Solving comprehensive dynamic job shop scheduling problem by using a GRASP-based approach


Baykasoglu A., Karaslan F. S.

INTERNATIONAL JOURNAL OF PRODUCTION RESEARCH, cilt.55, sa.11, ss.3308-3325, 2017 (SCI-Expanded) identifier identifier

  • Yayın Türü: Makale / Tam Makale
  • Cilt numarası: 55 Sayı: 11
  • Basım Tarihi: 2017
  • Doi Numarası: 10.1080/00207543.2017.1306134
  • Dergi Adı: INTERNATIONAL JOURNAL OF PRODUCTION RESEARCH
  • Derginin Tarandığı İndeksler: Science Citation Index Expanded (SCI-EXPANDED), Scopus
  • Sayfa Sayıları: ss.3308-3325
  • Anahtar Kelimeler: dynamic job shop scheduling, GRASP, combinatorial optimisation, rescheduling, job shop control, VARIABLE NEIGHBORHOOD SEARCH, DEPENDENT SETUP TIMES, DISPATCHING RULES, MACHINE BREAKDOWNS, GENETIC ALGORITHMS, SIMULATION, OPTIMIZATION, ENVIRONMENT, METAHEURISTICS, PERFORMANCE
  • Abdullah Gül Üniversitesi Adresli: Hayır

Özet

There are many dynamic events like new order arrivals, machine breakdowns, changes in due dates, order cancellations, arrival of urgent orders etc. that makes static scheduling approaches very difficult. A dynamic scheduling strategy should be adopted under such production circumstances. In the present study an event driven dynamic job shop scheduling mechanism under machine capacity constraints is proposed. The proposed method makes use of the greedy randomised adaptive search procedure (GRASP) by also taking into account orders due dates and sequence-dependent set-up times.

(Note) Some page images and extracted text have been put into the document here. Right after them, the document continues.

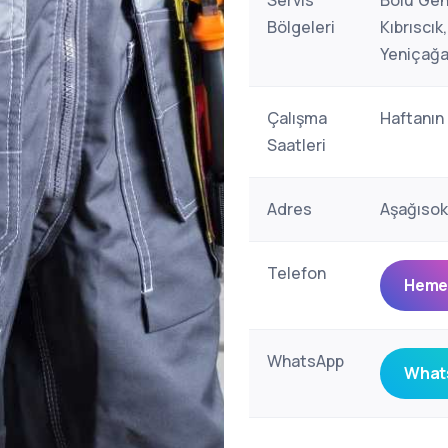
Servis
Bolu Gen
Bölgeleri
Kıbrıscı
Yeniçağa
Çalışma
Haftanın
Saatleri
Adres
Aşağısok
Telefon
Hemen
WhatsApp
Whats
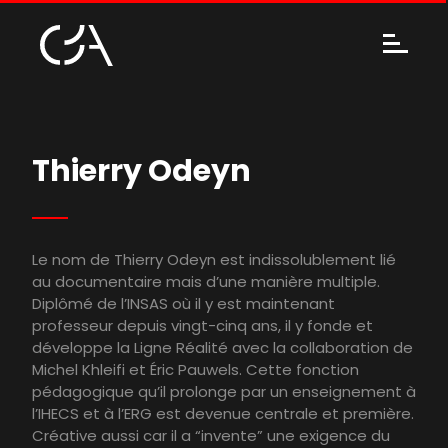
Thierry Odeyn
Le nom de Thierry Odeyn est indissolublement lié
au documentaire mais d’une manière multiple.
Diplômé de l’INSAS où il y est maintenant
professeur depuis vingt-cinq ans, il y fonde et
développe la Ligne Réalité avec la collaboration de
Michel Khleifi et Éric Pauwels. Cette fonction
pédagogique qu’il prolonge par un enseignement à
l’IHECS et à l’ERG est devenue centrale et première.
Créative aussi car il a “invente” une exigence du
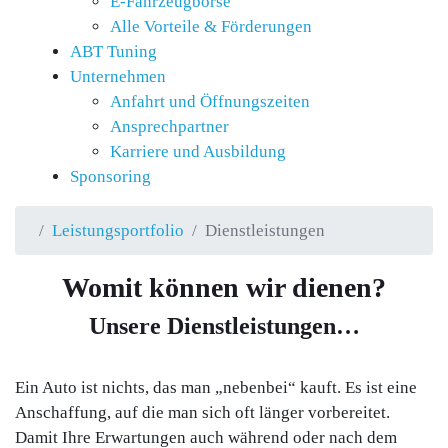
E-Fahrzeugbörse
Alle Vorteile & Förderungen
ABT Tuning
Unternehmen
Anfahrt und Öffnungszeiten
Ansprechpartner
Karriere und Ausbildung
Sponsoring
Leistungsportfolio
Dienstleistungen
Womit können wir dienen?
Unsere Dienstleistungen…
Ein Auto ist nichts, das man „nebenbei“ kauft. Es ist eine
Anschaffung, auf die man sich oft länger vorbereitet.
Damit Ihre Erwartungen auch während oder nach dem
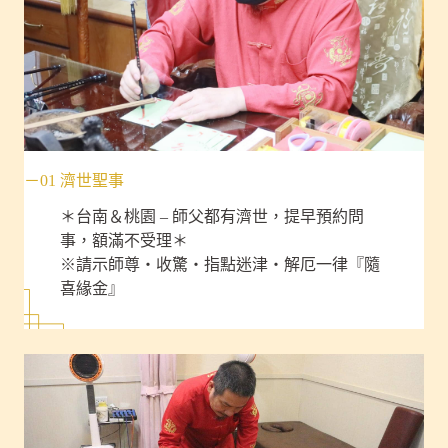
－01 濟世聖事
＊台南＆桃園 – 師父都有濟世，提早預約問
事，額滿不受理＊
※請示師尊‧收驚‧指點迷津‧解厄一律『隨
喜緣金』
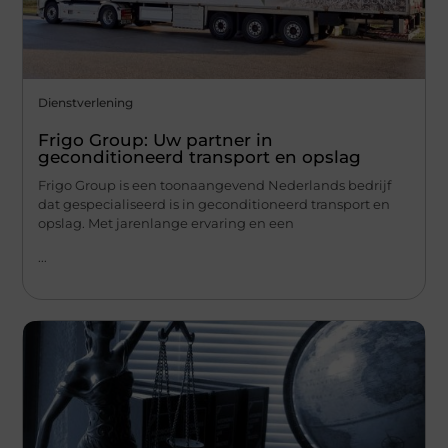
Dienstverlening
Frigo Group: Uw partner in
geconditioneerd transport en opslag
Frigo Group is een toonaangevend Nederlands bedrijf
dat gespecialiseerd is in geconditioneerd transport en
opslag. Met jarenlange ervaring en een
...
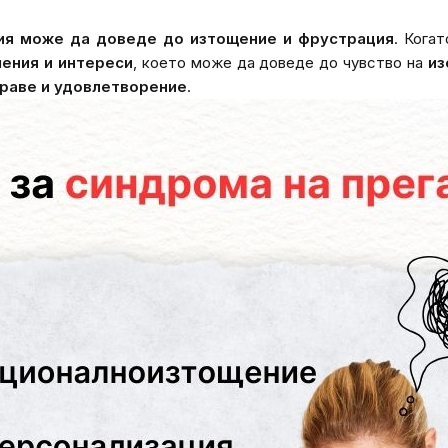
ция може да доведе до изтощение и фрустрация
. Кога
ения и интереси
, което може да доведе до чувство на
из
раве и удовлетворение
.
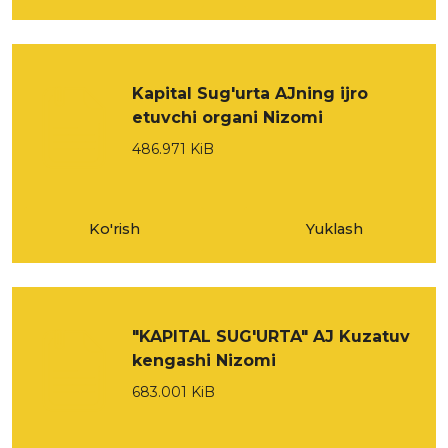
Kapital Sug'urta AJning ijro
etuvchi organi Nizomi
486.971 KiB
Ko'rish
Yuklash
"KAPITAL SUG'URTA" AJ Kuzatuv
kengashi Nizomi
683.001 KiB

Moreover, order acceptance/rejection decision and Order Review Release mechanism are integrated with scheduling decision in order to meet customer due date requirements while attempting to execute capacity adjustments. We employed a goal programming-based logic which is used to evaluate four objectives: mean tardiness, schedule unstability, makespan and mean flow time. Benchmark problems including number of orders, number of machines and different dynamic events are generated. In addition to event-driven rescheduling strategy, a periodic rescheduling strategy is also devised and both strategies are compared for different problems. Experimental studies are performed to evaluate effectiveness of the proposed method. Obtained results have proved that the proposed method is a feasible approach for rescheduling problems under dynamic environments.